With art and music, it is our fellow humans that interpret something as creative or not, he points out. “Creativity doesn’t happen in a vacuum, it has to be interpreted as such.”

He says the ultimate goal is to create artificial intelligence “but while [scientists] haven’t succeeded, along the way we have created tools that humans can use,” he says.

These include tools that can help humans to be creative, such as architects using computer aided design (CAD) software.

Innovation is also creative and here too technology can help, such as in the ability to parse monumental volumes of data to identify patterns that humans simply can’t see.

NCRA researchers won the 2019 HUMIES Gold Award for their work demonstrating human competitive artificial intelligence using evolutionary computation.
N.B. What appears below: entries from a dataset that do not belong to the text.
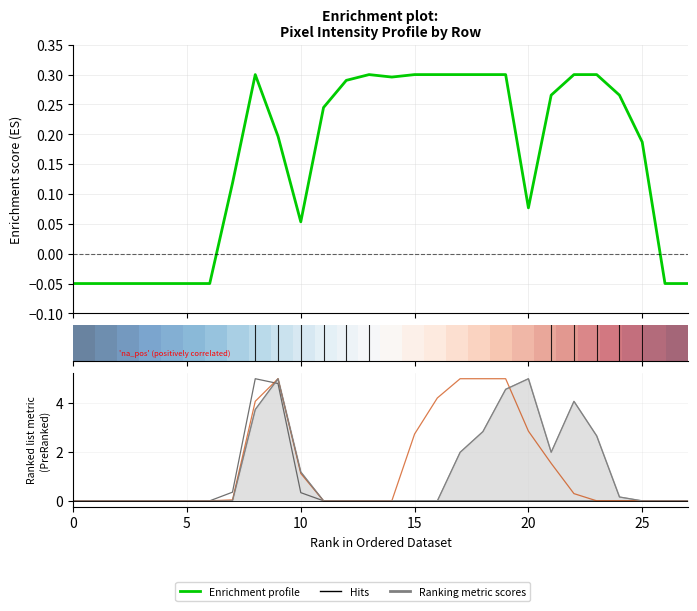

Does the chart have visible grid lines?

Yes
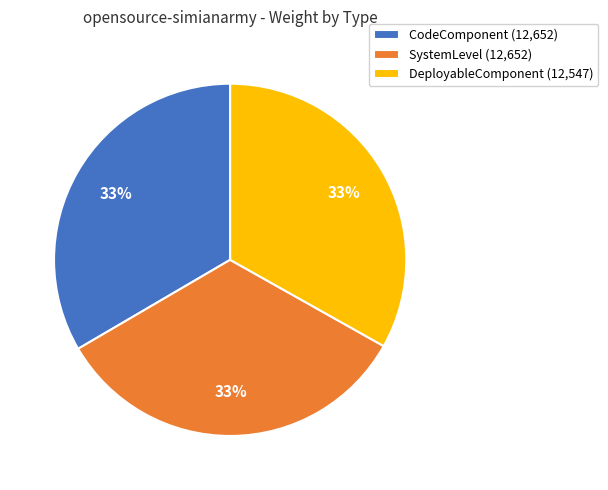

What percentage is the SystemLevel (12,652) slice, to the nearest percent?

33%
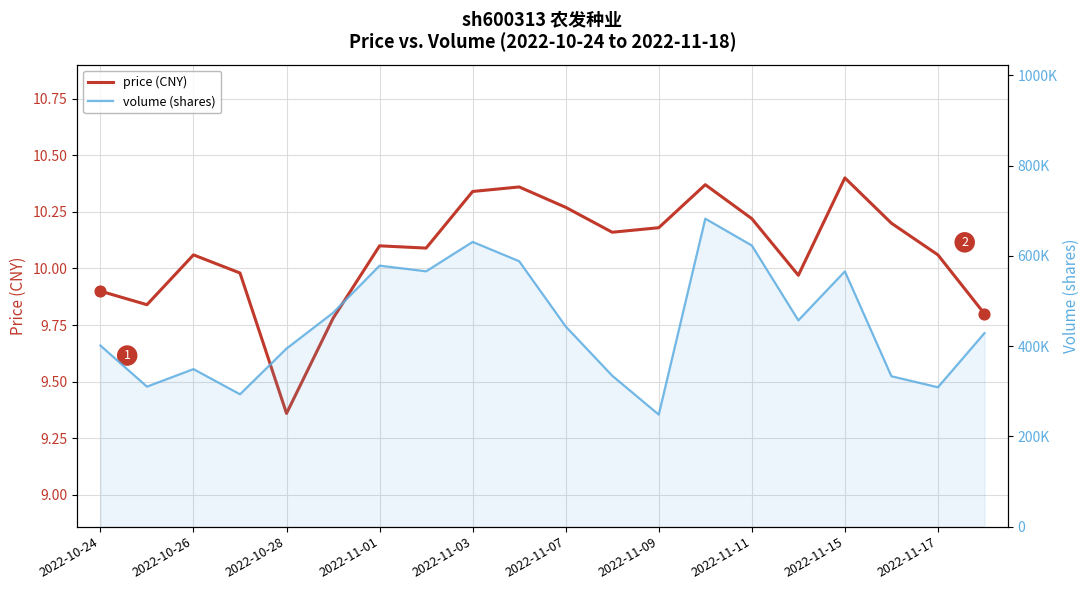

At how many categories does at least one series exceed 331750?

16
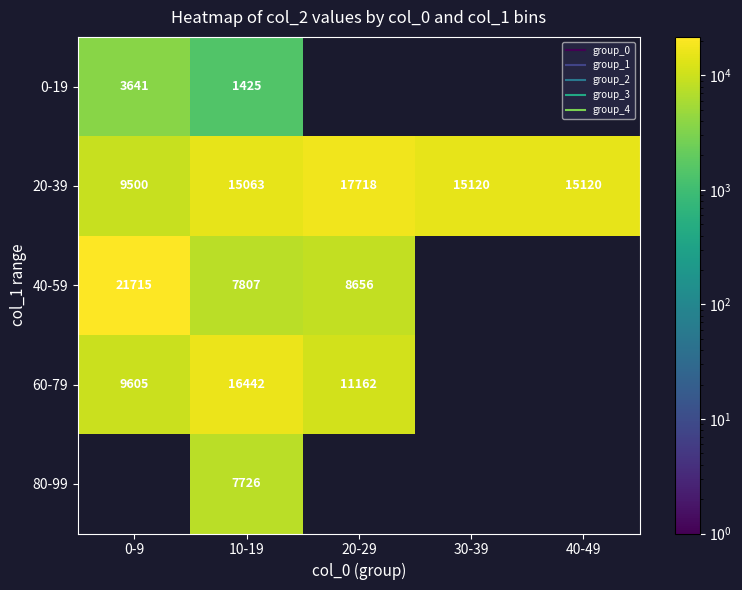

Which category has the lowest value in the 40-59 series?

10-19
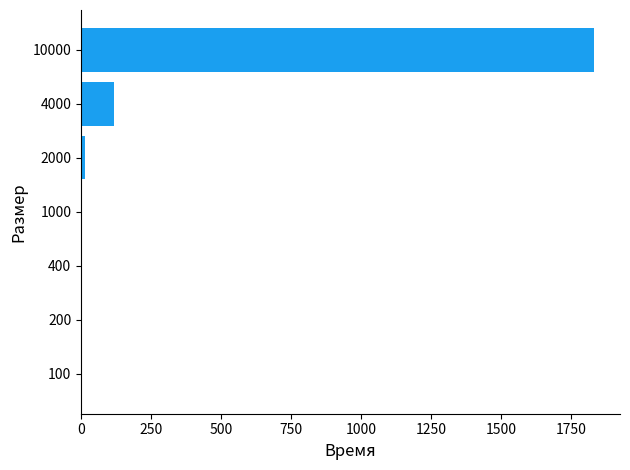

Is it true that the value at 10000 is 2382.3?

False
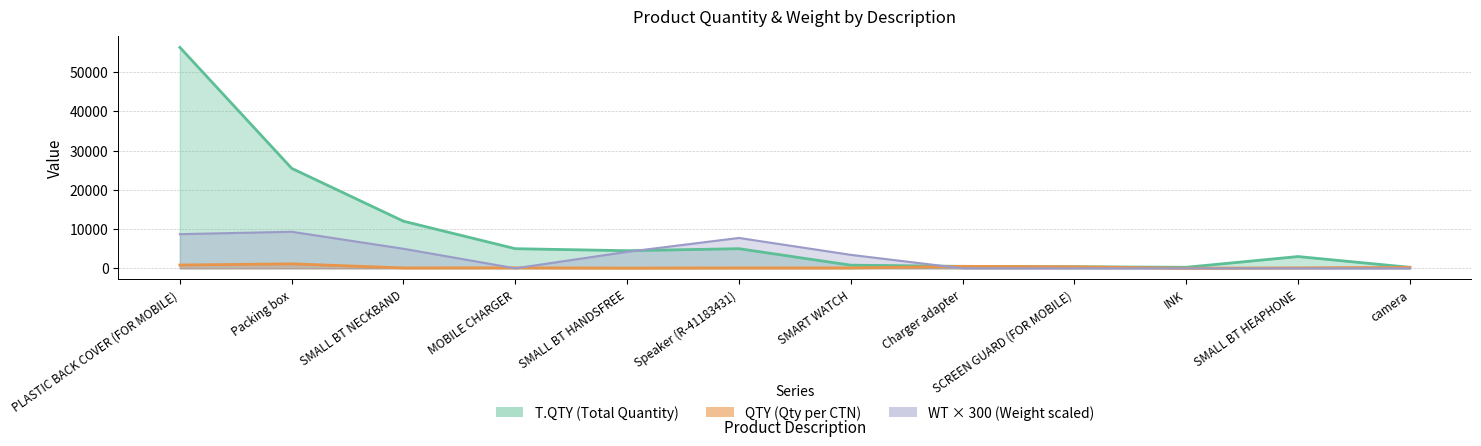

Which series has the largest total across all categories?

T.QTY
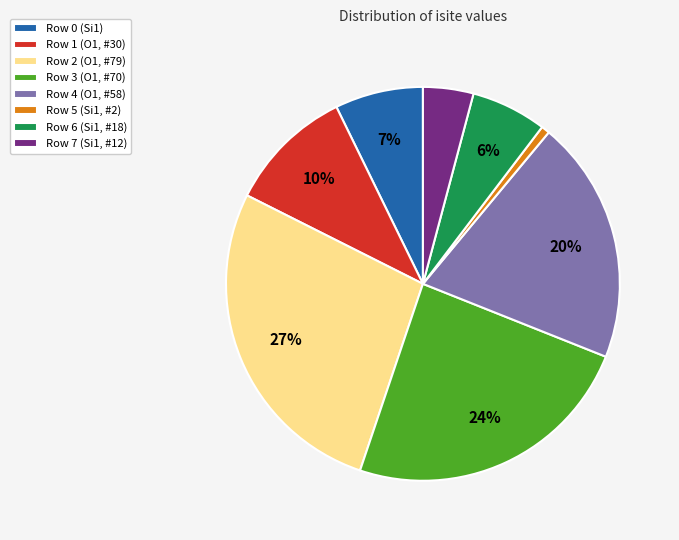

How many slices are in this pie chart?

8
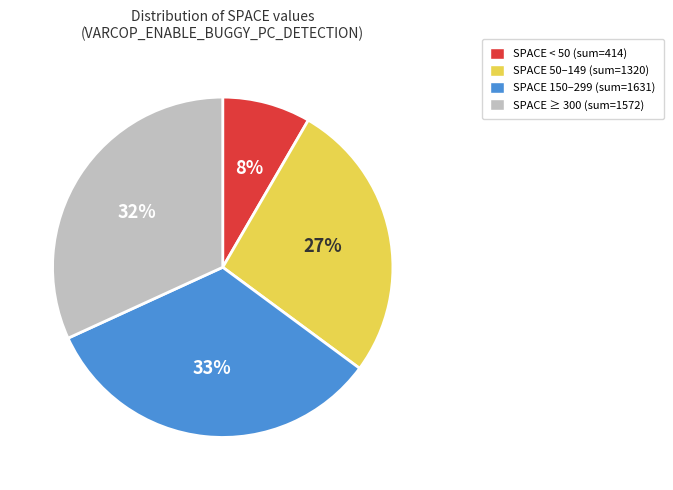

To the nearest percent, what is the difference between the largest and smallest slice percentages?

25%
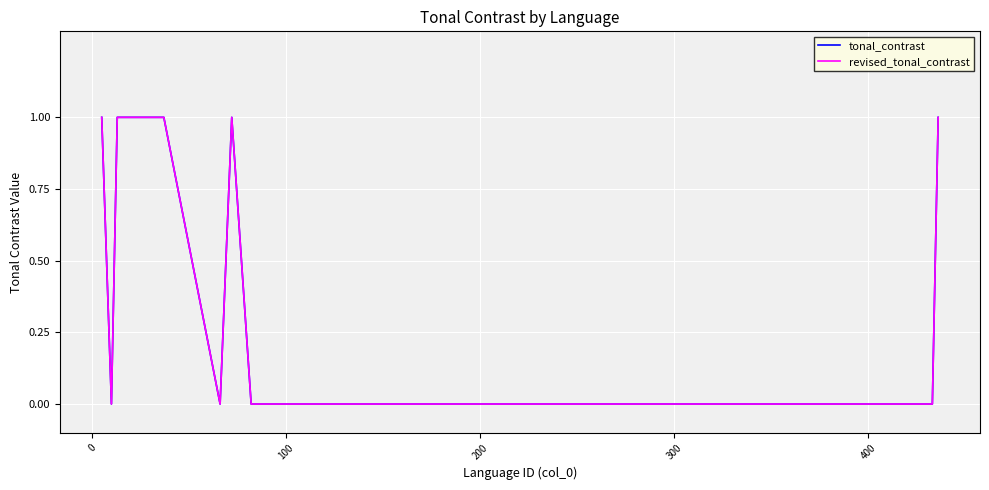

How many lines are shown in the chart?

2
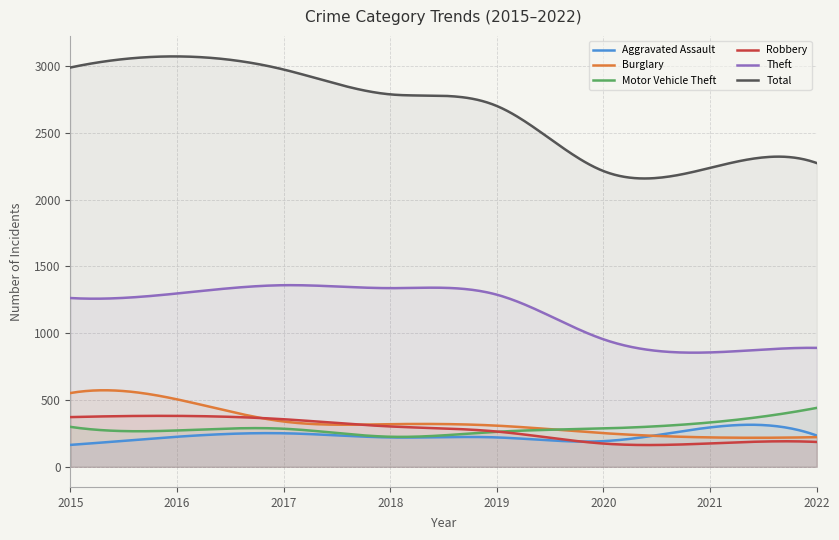

How many interior local valleys does the Robbery series have?

1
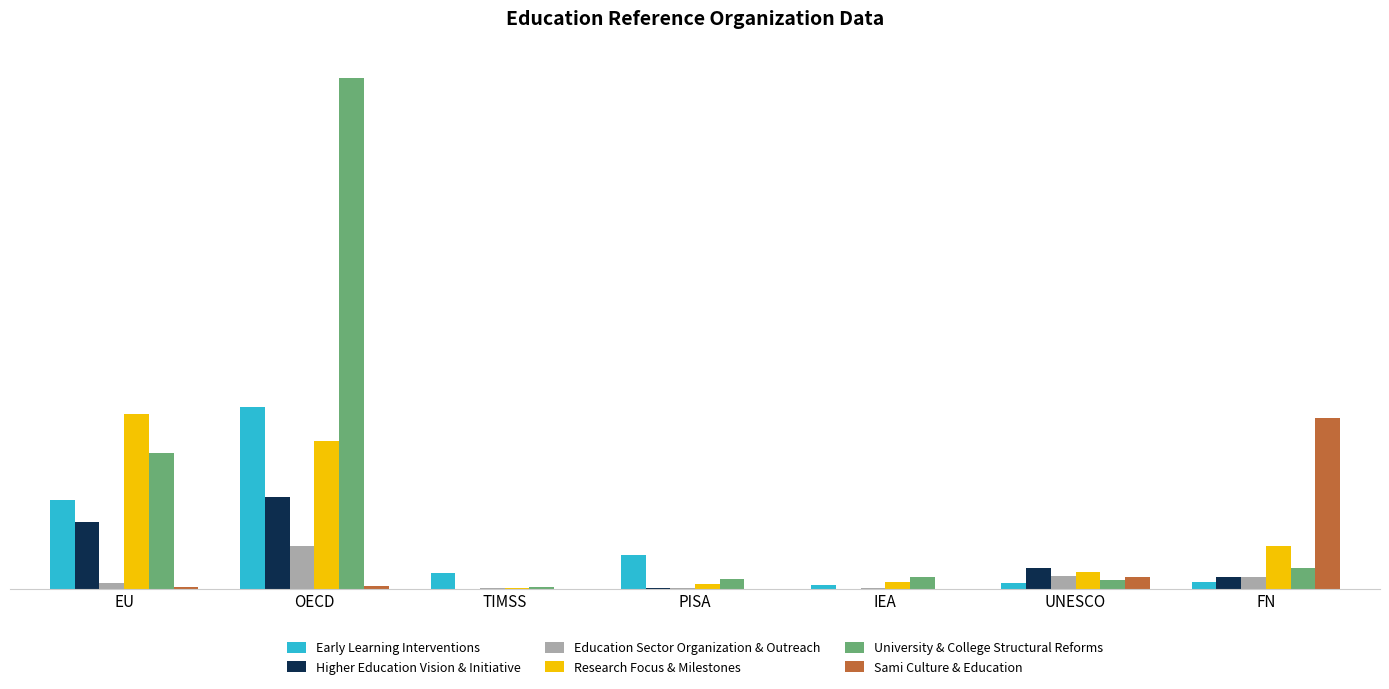

Does the chart contain stacked bars?

No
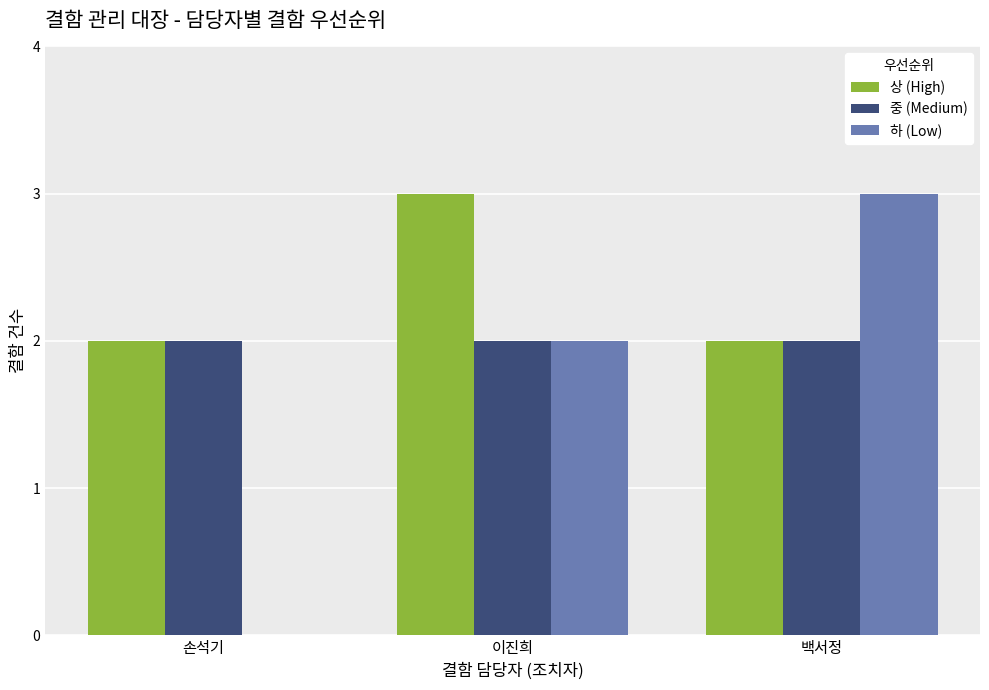

What is the total value across all series at 손석기?

4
While no one as yet knows what “the recipe is for AI”, O’Neill says, it’s the direction the world is headed in. This is a fact backed up by the establishment last year of the EU’s High Level Expert Group on AI, which recently published ethics guidelines for trustworthy AI.

“AI is full of big questions around ethics and social responsibility, and these conversations are happening,” he says.

This has ramifications for consumers too.

‘Tsunami wave of technologies’

“Right now, there is a tsunami wave of technologies for business breaking on our shores, including AI and big data. Yet as customers, our experience with it is pretty dismal,” says Maurice Mulvenna, professor of computer science in the School of Computing at Ulster University.

“We are being permanently targeted by marketing communications and yet when we ring up to change something we buy, our customer experience is dismally bad, and it’s hard to find a human being to talk to. We’re fed up ringing call centres and being told our call is important to them. It’s ‘duplex’ communications and it’s difficult for consumers.”

In such situations, all we want is a conversation. “That is, I say something, you say something, and together we achieve a consensus. Trying to do that with a call centre is very difficult.”

Ironically, the advent of tech solutions such as webchat can help, because “instead of holding a phone to our ear for 20 minutes we can go and come back. It allows us to multi task.”

Customer satisfaction rises while contact centre staff are freed up to do more complex tasks. Ulster University researchers are currently working with B2B marketing specialist Maverick, in Ballina, Co Tipperary, on the application of chatbot technology to improve customer experience. Other benefits to such tools include cost savings and productivity gains.

“What we are seeing is conversations supported by AI, companies use a chat box library of good responses to customer questions, for example. It accesses its database and recommends an answer to give,” says Mulvenna. “That’s a creative solution that supports the skilled human.”